You can't do anything for the interpreter eval loop as that becomes a bootstrap issue. If you really wanted to push this you could do a basic eval loop to bootstrap a more complex one, but that seems like more work than it's worth.

I suspect most of Python's builtins could be re-implemented in pure Python without any trouble. Re-implementing something like any(), map(), etc. is not exactly difficult. In this instance, though, performance definitely becomes a key issue due to the extensive use of builtin functions. And in the case of exceptions you have to worry about the C API surrounding them on top of any possible performance issue from exception raising (although I'm willing to bet this can easily be alleviated by just caching at the interpreter level the builtin exception classes so that at the C level it's still just PyObject pointers instead of having to extract them dynamically every time from the builtin module).

And as always every single module in the stdlib does not have to be implemented in C code if it doesn't wrap other C code.
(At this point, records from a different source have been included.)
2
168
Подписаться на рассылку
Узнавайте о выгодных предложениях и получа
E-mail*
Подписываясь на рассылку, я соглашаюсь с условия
In that instance it is simply taking the time to either copy over and get working the pure Python versions of modules that other VMs have written or writing one from scratch. But thanks to PEP 399 this is only an issue for pre-existing modules (which is also why no one has bothered to backfill all of those modules as the other VMs have already done the work for themselves so no one really needs this to happen; I opened issue 16651 to find out exactly what modules don't have a pure Python version).

In other words, there are various possibilities for technically writing more of CPython in pure Python exists, but performance considerations will quite possibly not make it worth pursuing (but I would be quite happy if proved wrong =).